In triangle $ABC$ the angle bisector $AK$ is perpendicular on the median is $CL$. Prove that in the triangle $BKL$ also one of angle bisectors are perpendicular to one of the medians.

With a compass and a ruler, split a triangle into two smaller triangles with the same sum of squares of sides.

The bisectors $AA_1$ and $CC_1$ of the right triangle $ABC$ ($\angle B = 90^o$) intersect at point $I$. The line passing through the point $C_1$ and perpendicular on the line $AA_1$ intersects the line that passes through $A_1$ and is perpendicular on $CC_1$, at the point $K$. Prove that the midpoint of the segment $KI$ lies on segment $AC$.

Let $ABC$ be a triangle.

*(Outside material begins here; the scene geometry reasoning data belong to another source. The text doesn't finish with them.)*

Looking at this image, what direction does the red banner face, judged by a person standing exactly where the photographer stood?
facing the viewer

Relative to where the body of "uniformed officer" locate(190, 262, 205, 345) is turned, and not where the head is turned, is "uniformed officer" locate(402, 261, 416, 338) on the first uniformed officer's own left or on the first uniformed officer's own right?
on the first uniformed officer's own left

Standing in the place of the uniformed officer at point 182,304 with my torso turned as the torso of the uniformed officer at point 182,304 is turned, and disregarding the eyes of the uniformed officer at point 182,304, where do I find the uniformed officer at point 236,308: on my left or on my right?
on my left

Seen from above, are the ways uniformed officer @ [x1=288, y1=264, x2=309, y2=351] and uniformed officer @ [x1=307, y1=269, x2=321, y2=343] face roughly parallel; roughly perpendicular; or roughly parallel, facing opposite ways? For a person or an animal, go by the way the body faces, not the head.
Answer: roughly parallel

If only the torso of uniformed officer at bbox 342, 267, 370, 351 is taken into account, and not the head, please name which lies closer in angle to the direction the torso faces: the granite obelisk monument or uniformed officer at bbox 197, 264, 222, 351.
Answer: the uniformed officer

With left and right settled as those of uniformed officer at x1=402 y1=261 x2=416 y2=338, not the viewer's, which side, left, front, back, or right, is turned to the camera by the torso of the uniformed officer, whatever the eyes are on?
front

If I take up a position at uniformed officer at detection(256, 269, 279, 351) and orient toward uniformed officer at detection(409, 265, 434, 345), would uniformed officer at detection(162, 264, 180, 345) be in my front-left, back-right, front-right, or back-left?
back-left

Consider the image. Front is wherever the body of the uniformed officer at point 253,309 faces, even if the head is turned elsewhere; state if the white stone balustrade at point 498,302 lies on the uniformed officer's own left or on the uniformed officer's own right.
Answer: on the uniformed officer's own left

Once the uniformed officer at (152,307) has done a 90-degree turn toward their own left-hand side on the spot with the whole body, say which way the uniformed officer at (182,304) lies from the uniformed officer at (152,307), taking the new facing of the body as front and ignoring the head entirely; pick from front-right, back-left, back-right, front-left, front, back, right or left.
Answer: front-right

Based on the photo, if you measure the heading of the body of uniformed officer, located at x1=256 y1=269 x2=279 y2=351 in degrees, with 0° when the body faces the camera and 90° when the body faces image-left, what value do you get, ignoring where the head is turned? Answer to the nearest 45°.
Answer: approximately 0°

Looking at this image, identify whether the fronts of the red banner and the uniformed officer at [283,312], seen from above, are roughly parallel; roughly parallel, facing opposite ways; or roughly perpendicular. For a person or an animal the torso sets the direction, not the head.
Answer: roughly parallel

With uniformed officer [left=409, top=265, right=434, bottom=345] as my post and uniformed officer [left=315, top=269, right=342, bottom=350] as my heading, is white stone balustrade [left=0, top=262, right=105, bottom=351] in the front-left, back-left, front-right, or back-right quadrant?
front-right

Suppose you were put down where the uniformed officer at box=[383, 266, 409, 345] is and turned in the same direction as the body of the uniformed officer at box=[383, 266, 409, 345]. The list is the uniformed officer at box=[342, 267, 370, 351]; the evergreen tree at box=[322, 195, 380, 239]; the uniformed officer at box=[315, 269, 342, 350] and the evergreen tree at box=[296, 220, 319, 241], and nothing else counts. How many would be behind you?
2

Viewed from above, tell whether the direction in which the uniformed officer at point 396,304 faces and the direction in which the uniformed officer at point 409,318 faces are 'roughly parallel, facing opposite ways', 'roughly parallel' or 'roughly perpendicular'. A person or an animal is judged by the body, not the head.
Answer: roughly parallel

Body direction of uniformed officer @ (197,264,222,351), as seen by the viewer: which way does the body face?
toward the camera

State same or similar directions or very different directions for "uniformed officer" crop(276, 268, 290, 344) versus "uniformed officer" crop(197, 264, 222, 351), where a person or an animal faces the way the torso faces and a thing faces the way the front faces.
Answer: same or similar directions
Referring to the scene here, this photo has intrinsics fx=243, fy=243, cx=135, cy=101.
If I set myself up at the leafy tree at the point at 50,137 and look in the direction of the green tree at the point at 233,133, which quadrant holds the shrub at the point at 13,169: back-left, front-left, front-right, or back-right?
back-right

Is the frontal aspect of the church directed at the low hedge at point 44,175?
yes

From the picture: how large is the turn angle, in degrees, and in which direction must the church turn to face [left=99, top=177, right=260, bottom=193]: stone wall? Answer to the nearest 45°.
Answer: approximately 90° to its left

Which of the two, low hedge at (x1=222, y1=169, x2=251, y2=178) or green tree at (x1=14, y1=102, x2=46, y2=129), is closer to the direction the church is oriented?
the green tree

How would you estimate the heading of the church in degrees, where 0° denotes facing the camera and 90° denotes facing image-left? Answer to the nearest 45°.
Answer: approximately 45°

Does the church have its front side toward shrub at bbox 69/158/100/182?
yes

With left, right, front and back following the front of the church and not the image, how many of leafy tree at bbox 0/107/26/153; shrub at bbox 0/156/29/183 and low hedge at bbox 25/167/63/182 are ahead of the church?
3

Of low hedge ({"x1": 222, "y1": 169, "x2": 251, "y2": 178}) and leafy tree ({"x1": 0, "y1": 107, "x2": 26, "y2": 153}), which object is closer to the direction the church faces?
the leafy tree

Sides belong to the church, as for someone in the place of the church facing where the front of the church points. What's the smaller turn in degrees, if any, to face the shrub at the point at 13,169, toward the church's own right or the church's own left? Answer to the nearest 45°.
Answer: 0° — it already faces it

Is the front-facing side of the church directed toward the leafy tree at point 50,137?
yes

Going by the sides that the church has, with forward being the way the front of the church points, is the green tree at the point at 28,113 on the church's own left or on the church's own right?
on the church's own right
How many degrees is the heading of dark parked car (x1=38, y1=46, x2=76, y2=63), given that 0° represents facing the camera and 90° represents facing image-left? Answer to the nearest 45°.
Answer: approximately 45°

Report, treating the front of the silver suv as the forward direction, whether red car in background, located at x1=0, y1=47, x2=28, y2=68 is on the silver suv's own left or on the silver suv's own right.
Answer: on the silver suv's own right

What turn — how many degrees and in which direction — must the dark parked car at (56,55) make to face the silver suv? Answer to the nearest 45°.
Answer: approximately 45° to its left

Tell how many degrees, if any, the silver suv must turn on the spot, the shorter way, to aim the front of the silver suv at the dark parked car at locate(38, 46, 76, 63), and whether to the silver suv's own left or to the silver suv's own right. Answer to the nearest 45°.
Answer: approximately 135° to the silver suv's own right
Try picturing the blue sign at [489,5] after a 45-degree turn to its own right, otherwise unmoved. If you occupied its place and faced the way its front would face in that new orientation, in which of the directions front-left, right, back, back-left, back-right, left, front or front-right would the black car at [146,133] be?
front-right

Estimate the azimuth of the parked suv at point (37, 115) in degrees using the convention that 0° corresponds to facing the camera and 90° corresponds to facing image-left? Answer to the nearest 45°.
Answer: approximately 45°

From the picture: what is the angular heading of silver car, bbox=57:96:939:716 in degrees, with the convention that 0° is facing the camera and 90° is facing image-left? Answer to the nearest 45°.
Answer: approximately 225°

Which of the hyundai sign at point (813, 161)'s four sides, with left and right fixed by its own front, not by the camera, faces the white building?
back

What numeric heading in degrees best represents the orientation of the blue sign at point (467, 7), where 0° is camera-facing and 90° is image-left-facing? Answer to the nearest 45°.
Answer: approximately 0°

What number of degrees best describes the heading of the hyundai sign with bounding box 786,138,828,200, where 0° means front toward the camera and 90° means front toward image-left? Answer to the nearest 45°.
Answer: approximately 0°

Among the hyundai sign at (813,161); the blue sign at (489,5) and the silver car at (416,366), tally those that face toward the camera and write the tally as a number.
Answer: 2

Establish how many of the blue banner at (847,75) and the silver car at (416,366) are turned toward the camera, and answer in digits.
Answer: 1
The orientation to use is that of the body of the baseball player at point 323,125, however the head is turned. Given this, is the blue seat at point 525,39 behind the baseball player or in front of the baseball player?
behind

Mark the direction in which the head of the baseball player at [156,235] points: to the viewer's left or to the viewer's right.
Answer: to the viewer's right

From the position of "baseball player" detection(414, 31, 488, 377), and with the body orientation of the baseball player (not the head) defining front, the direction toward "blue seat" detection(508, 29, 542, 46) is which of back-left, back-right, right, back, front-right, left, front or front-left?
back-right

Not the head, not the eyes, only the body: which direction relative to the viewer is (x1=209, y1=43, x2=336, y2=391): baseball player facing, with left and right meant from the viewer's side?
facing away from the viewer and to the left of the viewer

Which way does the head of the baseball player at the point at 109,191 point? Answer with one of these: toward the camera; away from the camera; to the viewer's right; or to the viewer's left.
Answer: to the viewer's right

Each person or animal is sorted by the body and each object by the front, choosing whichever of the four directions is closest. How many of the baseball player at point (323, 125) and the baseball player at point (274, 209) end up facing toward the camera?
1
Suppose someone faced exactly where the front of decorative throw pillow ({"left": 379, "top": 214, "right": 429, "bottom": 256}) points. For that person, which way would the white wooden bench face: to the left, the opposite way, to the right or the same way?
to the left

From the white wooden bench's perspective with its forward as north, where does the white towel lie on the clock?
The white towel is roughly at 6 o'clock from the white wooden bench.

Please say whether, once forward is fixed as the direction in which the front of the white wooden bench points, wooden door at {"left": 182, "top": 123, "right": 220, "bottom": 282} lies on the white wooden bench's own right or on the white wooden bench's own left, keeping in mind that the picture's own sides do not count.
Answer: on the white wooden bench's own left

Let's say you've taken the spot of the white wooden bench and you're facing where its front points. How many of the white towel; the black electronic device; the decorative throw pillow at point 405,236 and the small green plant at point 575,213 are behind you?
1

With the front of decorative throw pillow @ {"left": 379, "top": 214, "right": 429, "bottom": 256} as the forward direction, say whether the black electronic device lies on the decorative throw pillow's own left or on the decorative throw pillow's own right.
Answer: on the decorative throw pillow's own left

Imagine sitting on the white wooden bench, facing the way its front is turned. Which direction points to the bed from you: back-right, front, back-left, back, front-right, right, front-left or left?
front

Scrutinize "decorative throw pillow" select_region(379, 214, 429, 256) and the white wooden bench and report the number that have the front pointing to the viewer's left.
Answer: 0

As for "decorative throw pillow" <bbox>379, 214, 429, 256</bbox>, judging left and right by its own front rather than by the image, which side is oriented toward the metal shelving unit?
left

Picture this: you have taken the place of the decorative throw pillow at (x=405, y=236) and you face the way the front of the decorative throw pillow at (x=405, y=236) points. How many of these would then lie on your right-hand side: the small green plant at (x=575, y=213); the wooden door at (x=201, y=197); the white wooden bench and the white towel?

On the extensions of sides $AB$ and $CB$ towards $B$, points $C_1$ and $A_1$ are taken, respectively, so that $AC = A_1C = AC_1$. Prove that circumscribed circles of triangles $ABA_1$ and $CBC_1$ intersect on the bisector of angle $B$.

In triangle $ABC, \angle C= 60^o, \angle A= 45^o$. Let $M$ be the midpoint of $BC, H$ be the orthocenter of triangle $ABC$. Prove that line $MH$ passes through the midpoint of arc $AB$ of the circumcircle of triangle $ABC$.

Let $ABC$ be a triangle. On its sides $AB$ and $BC$ are fixed points $C_1$ and $A_1$, respectively. Find a point $ P$ on the circumscribed circle of triangle $ABC$ such that the distance between the centers of the circumscribed circles of the triangles $APC_1$ and $CPA_1$ is minimal.

Diagonals of a cyclic quadrilateral $ABCD$ intersect at point $O$. The circumscribed circles of triangles $AOB$ and $COD$ intersect at point $M$ on the side $AD$. Prove that the point $O$ is the center of the inscribed circle of the triangle $BMC$.

Inside the angle $AOD$, the rays $OB$ and $OC$ are drawn such that $\angle AOB = \angle COD.$ Two circles are inscribed inside the angles $\angle AOB$ and $\angle COD$ . Prove that the intersection point of the common internal tangents of these circles lies on the bisector of the angle $AOD$.

Is there a polyhedron whose area ratio of any two faces is at least $2$ ?

Similar triangles $ABM, CBP, CDL$ and $ADK$ are built on the sides of the quadrilateral $ABCD$ with perpendicular diagonals in the outer side (the neighboring ones are oriented differently). Prove that $PK = ML$.

In the acute-angled triangle $ABC$, let $AP$ and $BQ$ be the altitudes, $CM$ be the median . Point $R$ is the midpoint of $CM$. Line $PQ$ intersects line $AB$ at $T$. Prove that $OR \perp TC$, where $O$ is the center of the circumscribed circle of triangle $ABC$.

The trapezoid $ABCD$ is inscribed in the circle $w$ ($AD // BC$). The circles inscribed in the triangles $ABC$ and $ABD$ touch the base of the trapezoid $BC$ and $AD$ at points $P$ and $Q$ respectively. Points $X$ and $Y$ are the midpoints of the arcs $BC$ and $AD$ of circle $w$ that do not contain points $A$ and $B$ respectively. Prove that lines $XP$ and $YQ$ intersect on the circle $w$.